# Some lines
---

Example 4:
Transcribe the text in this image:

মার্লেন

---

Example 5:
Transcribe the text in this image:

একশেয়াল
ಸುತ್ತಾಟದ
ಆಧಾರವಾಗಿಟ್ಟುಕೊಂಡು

# Given request
Copy out the lines above exactly as they appear.

# Exercise output
---

Example 4:
Transcribe the text in this image:

মার্লেন

---

Example 5:
Transcribe the text in this image:

একশেয়াল
ಸುತ್ತಾಟದ
ಆಧಾರವಾಗಿಟ್ಟುಕೊಂಡು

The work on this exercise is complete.